▶ GIVEN DATA:
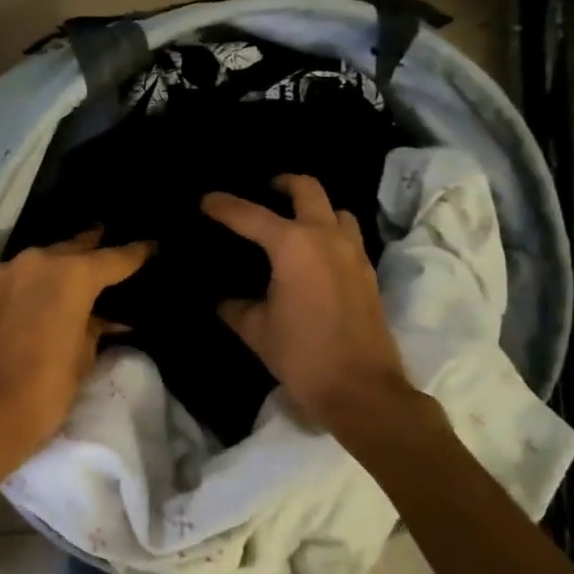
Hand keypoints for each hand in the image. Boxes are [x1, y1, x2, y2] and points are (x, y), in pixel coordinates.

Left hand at [0, 231, 150, 494]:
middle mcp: (38, 261)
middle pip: (75, 247)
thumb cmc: (43, 391)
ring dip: (62, 264)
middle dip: (95, 249)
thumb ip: (96, 327)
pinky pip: (19, 275)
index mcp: (71, 275)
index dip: (137, 253)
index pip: (115, 257)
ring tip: (81, 272)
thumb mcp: (83, 358)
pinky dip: (36, 279)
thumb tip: (108, 318)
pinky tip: (44, 292)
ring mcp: (5, 272)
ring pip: (43, 258)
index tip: (153, 246)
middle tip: (114, 249)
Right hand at [201, 175, 412, 429]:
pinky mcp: (367, 273)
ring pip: (336, 211)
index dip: (224, 206)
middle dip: (282, 184)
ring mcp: (353, 253)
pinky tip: (313, 256)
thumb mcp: (257, 331)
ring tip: (293, 223)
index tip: (205, 201)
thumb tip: (223, 300)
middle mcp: (326, 237)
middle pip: (307, 189)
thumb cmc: (303, 355)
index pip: (250, 215)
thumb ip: (236, 308)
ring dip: (315, 209)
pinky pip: (348, 237)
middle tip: (264, 190)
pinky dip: (330, 234)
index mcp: (293, 245)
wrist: (361, 390)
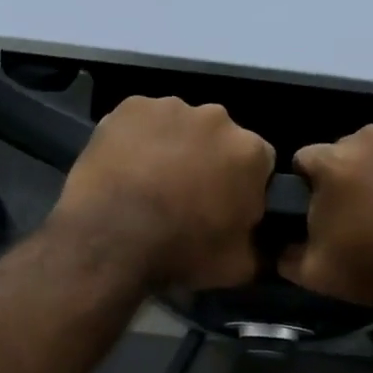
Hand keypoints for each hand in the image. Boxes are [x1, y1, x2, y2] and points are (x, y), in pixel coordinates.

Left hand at [53, 96, 274, 290]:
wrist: (111, 238)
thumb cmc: (182, 251)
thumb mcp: (239, 266)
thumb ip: (260, 246)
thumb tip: (262, 242)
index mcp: (251, 152)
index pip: (261, 163)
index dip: (244, 185)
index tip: (226, 206)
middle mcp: (217, 118)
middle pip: (220, 138)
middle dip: (209, 160)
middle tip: (186, 195)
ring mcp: (171, 107)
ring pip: (180, 126)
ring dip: (173, 147)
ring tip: (150, 183)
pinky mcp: (129, 107)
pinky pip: (141, 122)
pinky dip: (137, 139)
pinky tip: (125, 168)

▶ YOUR INSTRUCTIONS: Starting from the line holding "middle pip: (220, 138)", restate the remaining lines of the data word for word, including the last.

▶ FINAL ANSWER:
middle pip: (220, 138)
middle dip: (209, 160)
middle tip: (186, 195)
ring mcp: (171, 107)
ring pip: (180, 126)
ring dip: (173, 147)
ring tip: (150, 183)
pinky mcp: (129, 107)
pinky pip: (141, 122)
pinky dip: (137, 139)
pinky tip: (125, 168)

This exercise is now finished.